Show every line from the listing below that contains the word "Kunden".
----- Entries shown -----
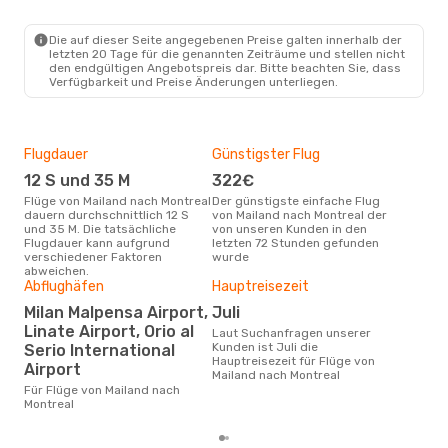
Die auf dieser Seite angegebenen Preise galten innerhalb der
letzten 20 Tage für die genannten Zeiträume und stellen nicht
den endgültigen Angebotspreis dar. Bitte beachten Sie, dass
Verfügbarkeit und Preise Änderungen unterliegen.
Flugdauer
Günstigster Flug
Flu
Flu
12 S und 35 M
322€
L
Flüge von Mailand nach Montreal
Der günstigste einfache Flug
dauern durchschnittlich 12 S
von Mailand nach Montreal der
Fluggesellschaften die Flüge
und 35 M. Die tatsächliche
von unseren Kunden in den
von
Flugdauer kann aufgrund
letzten 72 Stunden gefunden
anb
verschiedener Faktoren
wurde
abweichen.
Abflughäfen
Hauptreisezeit
Gün
Milan Malpensa Airport,
Juli
A
Linate Airport, Orio al
Laut Suchanfragen unserer
Kunden ist Juli die
März ist die beste Zeit um
Serio International
Hauptreisezeit für Flüge von
gün
Airport
Mailand nach Montreal
nac
Für Flüge von Mailand nach
Montreal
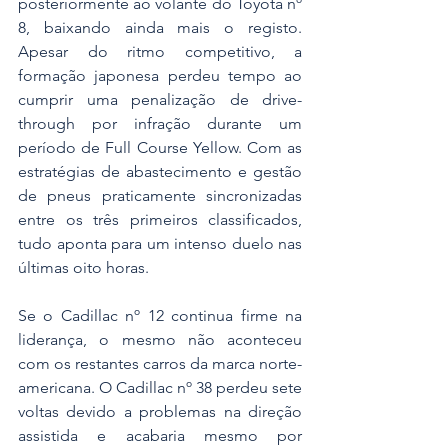
posteriormente ao volante do Toyota nº 
8, baixando ainda mais o registo. 
Apesar do ritmo competitivo, a 
formação japonesa perdeu tempo ao 
cumprir uma penalização de drive-
through por infração durante um 
período de Full Course Yellow. Com as 
estratégias de abastecimento e gestão 
de pneus praticamente sincronizadas 
entre os três primeiros classificados, 
tudo aponta para um intenso duelo nas 
últimas oito horas.
Se o Cadillac nº 12 continua firme na 
liderança, o mesmo não aconteceu 
com os restantes carros da marca norte-
americana. O Cadillac nº 38 perdeu sete 
voltas devido a problemas na direção 
assistida e acabaria mesmo por 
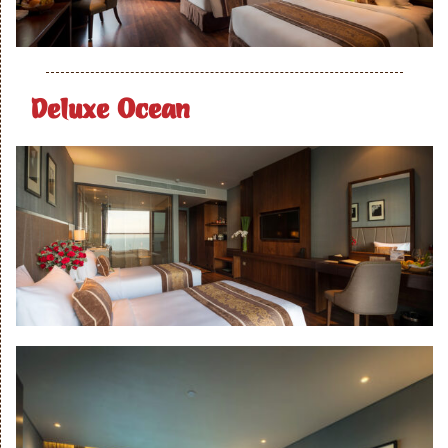
Deluxe Ocean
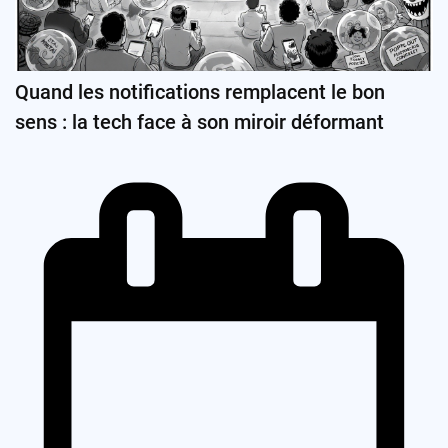
Quand les notifications remplacent le bon
sens : la tech face à son miroir déformant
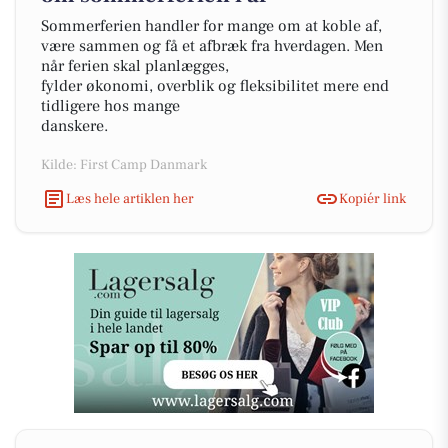
Sommerferien handler for mange om at koble af,
være sammen og få et afbræk fra hverdagen. Men
når ferien skal planlægges,
fylder økonomi, overblik og fleksibilitet mere end
tidligere hos mange
danskere.
Kilde: First Camp Danmark
Læs hele artiklen her
Kopiér link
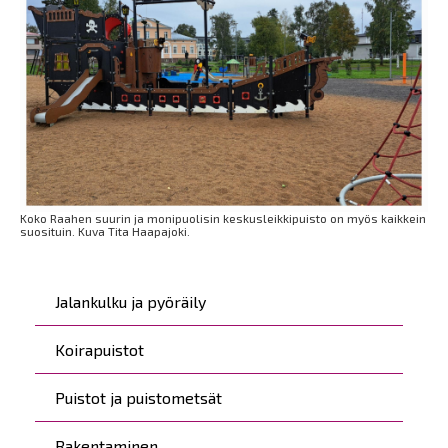
Koko Raahen suurin ja monipuolisin keskusleikkipuisto on myös kaikkein
suosituin. Kuva Tita Haapajoki.
Päävalikko
Jalankulku ja pyöräily
Koirapuistot
Puistot ja puistometsät
Rakentaminen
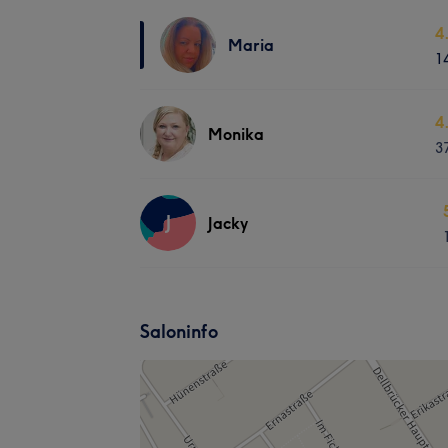
4
Maria
1
4
Monika
3
J
Jacky
Saloninfo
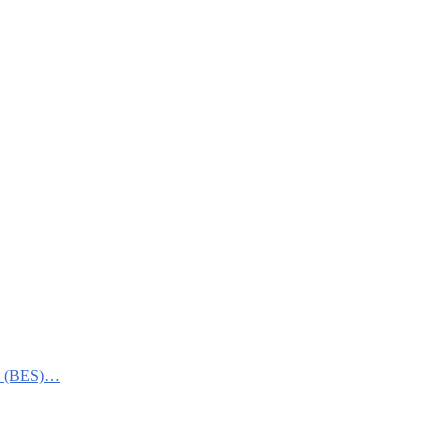
ali (BES)…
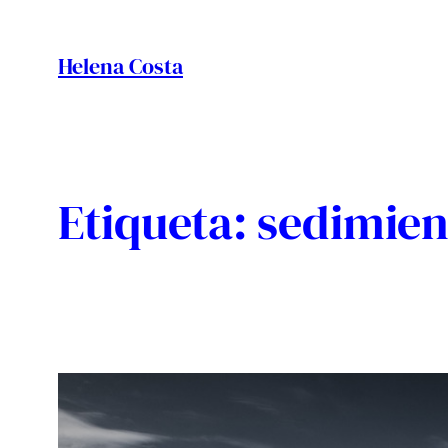
Vés
al
Helena Costa
contingut
Etiqueta:
sedimien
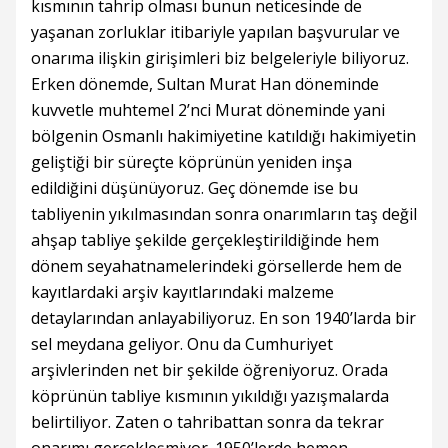
kısmının tahrip olması bunun neticesinde de
yaşanan zorluklar itibariyle yapılan başvurular ve
onarıma ilişkin girişimleri biz belgeleriyle biliyoruz.
Erken dönemde, Sultan Murat Han döneminde
kuvvetle muhtemel 2’nci Murat döneminde yani
bölgenin Osmanlı hakimiyetine katıldığı hakimiyetin
geliştiği bir süreçte köprünün yeniden inşa
edildiğini düşünüyoruz. Geç dönemde ise bu
tabliyenin yıkılmasından sonra onarımların taş değil
ahşap tabliye şekilde gerçekleştirildiğinde hem
dönem seyahatnamelerindeki görsellerde hem de
kayıtlardaki arşiv kayıtlarındaki malzeme
detaylarından anlayabiliyoruz. En son 1940’larda bir
sel meydana geliyor. Onu da Cumhuriyet
arşivlerinden net bir şekilde öğreniyoruz. Orada
köprünün tabliye kısmının yıkıldığı yazışmalarda
belirtiliyor. Zaten o tahribattan sonra da tekrar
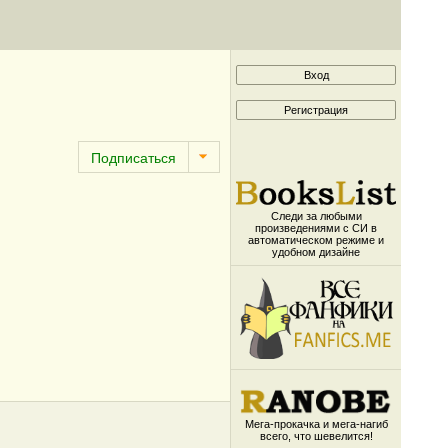
Следи за любыми
произведениями с СИ в
автоматическом режиме и
удобном дизайне
Мега-прокачка и мега-нагиб
всего, что шевелится!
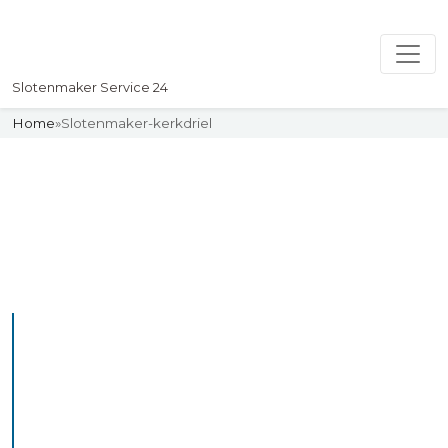
Slotenmaker Service 24
Home
»
Slotenmaker-kerkdriel
Slotenmaker
Uw professionelle Slotenmaker
Service 24
De beste bekwame
slotenmakers in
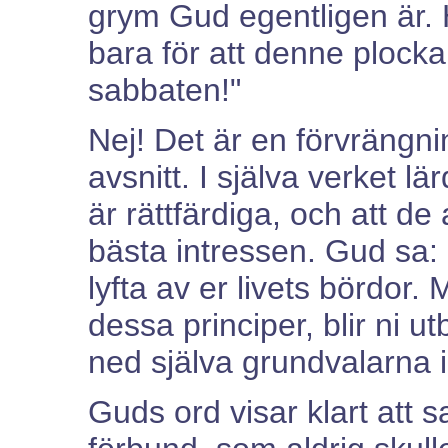
grym Gud egentligen är. H
bara för att denne plock
sabbaten!"
Nej! Det är en förvrängni
avsnitt. I själva verket lä
är rättfärdiga, och att de
bästa intressen. Gud sa: 
lyfta av er livets bördor. 
dessa principer, blir ni ut
ned själva grundvalarna i
Guds ord visar klart att s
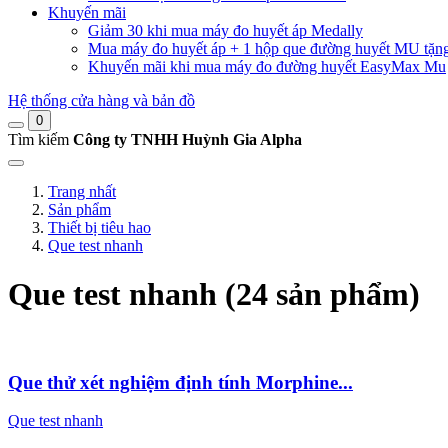
Khuyến mãi
Giảm 30 khi mua máy đo huyết áp Medally
Mua máy đo huyết áp + 1 hộp que đường huyết MU tặn
Khuyến mãi khi mua máy đo đường huyết EasyMax Mu
Hệ thống cửa hàng và bản đồ
0
Tìm kiếm
Công ty TNHH Huỳnh Gia Alpha
Trang nhất
Sản phẩm
Thiết bị tiêu hao
Que test nhanh
Que test nhanh (24 sản phẩm)
Que thử xét nghiệm định tính Morphine...
Que test nhanh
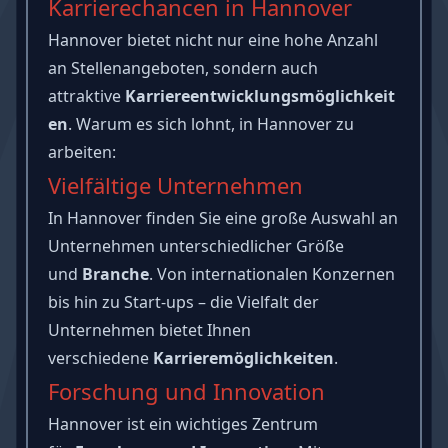
Karrierechancen in Hannover
Hannover bietet nicht nur eine hohe Anzahl
an Stellenangeboten, sondern auch
attraktive
Karriereentwicklungsmöglichkeit
en
. Warum es sich lohnt, in Hannover zu
arbeiten:
Vielfältige Unternehmen
In Hannover finden Sie eine große Auswahl an
Unternehmen unterschiedlicher Größe
und
Branche
. Von internationalen Konzernen
bis hin zu Start-ups – die Vielfalt der
Unternehmen bietet Ihnen
verschiedene
Karrieremöglichkeiten
.
Forschung und Innovation
Hannover ist ein wichtiges Zentrum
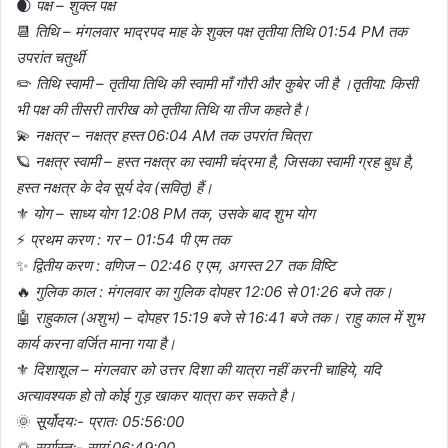
🌒
पक्ष – शुक्ल पक्ष
📆
तिथि – मंगलवार भाद्रपद माह के शुक्ल पक्ष तृतीया तिथि 01:54 PM तक
उपरांत चतुर्थी
✏️
तिथि स्वामी – तृतीया तिथि की स्वामी माँ गौरी और कुबेर जी है ।तृतीया: किसी
भी पक्ष की तीसरी तारीख को तृतीया तिथि या तीज कहते है।
💫
नक्षत्र – नक्षत्र हस्त 06:04 AM तक उपरांत चित्रा
🪐
नक्षत्र स्वामी – हस्त नक्षत्र का स्वामी चंद्रमा है, जिसका स्वामी ग्रह बुध है,
हस्त नक्षत्र के देव सूर्य देव (सवितृ) हैं।
⚜️
योग – साध्य योग 12:08 PM तक, उसके बाद शुभ योग
⚡
प्रथम करण : गर – 01:54 पी एम तक
✨
द्वितीय करण : वणिज – 02:46 ए एम, अगस्त 27 तक विष्टि
🔥
गुलिक काल : मंगलवार का गुलिक दोपहर 12:06 से 01:26 बजे तक।
🤖
राहुकाल (अशुभ) – दोपहर 15:19 बजे से 16:41 बजे तक। राहु काल में शुभ
कार्य करना वर्जित माना गया है।
⚜️
दिशाशूल – मंगलवार को उत्तर दिशा की यात्रा नहीं करनी चाहिये, यदि
अत्यावश्यक हो तो कोई गुड़ खाकर यात्रा कर सकते है।
🌞
सूर्योदयः- प्रातः 05:56:00
🌅
सूर्यास्तः- सायं 06:49:00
-----
-- The completed task --
von unseren Kunden in den
Kunden ist Juli die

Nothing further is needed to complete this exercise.